短歌、俳句、川柳、詩と短い言葉の連結による「うた」の表現が多岐に亘っている国は他に類を見ない。日本語の語彙の豊かさは他国の言葉に比べると複雑怪奇とも言えるが、それ故に全国のどの社の新聞にも俳句のコーナーがあるほど市井の人々が日常的に「うたを詠む」事が珍しくない国でもある。そして言葉を書く(描く)書道もまた然りだ。
本作は言葉を紡ぐ、広い意味での詩についての映画である。
ラスト10分の言葉、詩の三者カットバックこそが渋谷監督のやりたかった画であったと想像する。このテンションの高まりから逆算して作った脚本であろう。
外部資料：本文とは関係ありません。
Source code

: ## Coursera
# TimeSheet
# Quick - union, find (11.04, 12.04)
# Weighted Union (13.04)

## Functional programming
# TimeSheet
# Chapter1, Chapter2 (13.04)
下ネタ俳句(それを詠む阿南健治のオーバーアクトは一体なにゆえなのだろう)も、過敏な聴覚によって独特の言葉の感覚を発する少女(日髙麻鈴)のオノマトペも、現代詩人だった少女の父とその妻(田中美里)も、押し付けがましい書道家も、言葉を紡ぐことが生きる支えになっている。
本作は、ええ歳した政治家からゲーム脳の若者まで語彙力が劣化しているこの国で、言葉の煌めきによる魂の救済を考えるきっかけになる映画かも知れない。